**INSTRUCTIONS FOR THE TASK**: Your answer should be every line below that includes the word "bowl".

**INFORMATION PROVIDED**:
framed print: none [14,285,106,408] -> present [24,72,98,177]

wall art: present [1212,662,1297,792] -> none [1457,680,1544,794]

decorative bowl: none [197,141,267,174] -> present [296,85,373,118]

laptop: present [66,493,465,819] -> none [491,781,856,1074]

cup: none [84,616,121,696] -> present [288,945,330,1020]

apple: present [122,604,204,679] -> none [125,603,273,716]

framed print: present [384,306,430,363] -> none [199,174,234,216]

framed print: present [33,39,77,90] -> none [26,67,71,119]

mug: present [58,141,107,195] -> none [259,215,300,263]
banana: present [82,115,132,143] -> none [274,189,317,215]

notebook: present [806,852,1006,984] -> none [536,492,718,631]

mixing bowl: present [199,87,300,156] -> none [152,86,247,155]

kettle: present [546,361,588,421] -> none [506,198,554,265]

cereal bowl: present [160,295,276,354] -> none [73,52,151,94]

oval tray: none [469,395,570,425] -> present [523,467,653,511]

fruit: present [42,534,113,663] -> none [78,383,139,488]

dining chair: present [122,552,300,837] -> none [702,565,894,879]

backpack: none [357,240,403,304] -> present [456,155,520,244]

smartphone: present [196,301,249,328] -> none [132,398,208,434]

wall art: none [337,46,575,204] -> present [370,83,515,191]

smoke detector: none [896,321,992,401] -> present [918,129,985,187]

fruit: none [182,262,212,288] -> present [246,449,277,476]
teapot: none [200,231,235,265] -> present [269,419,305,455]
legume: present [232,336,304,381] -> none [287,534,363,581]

**EXERCISE SOLUTION**:
decorative bowl: none [197,141,267,174] -> present [296,85,373,118]
mixing bowl: present [199,87,300,156] -> none [152,86,247,155]
cereal bowl: present [160,295,276,354] -> none [73,52,151,94]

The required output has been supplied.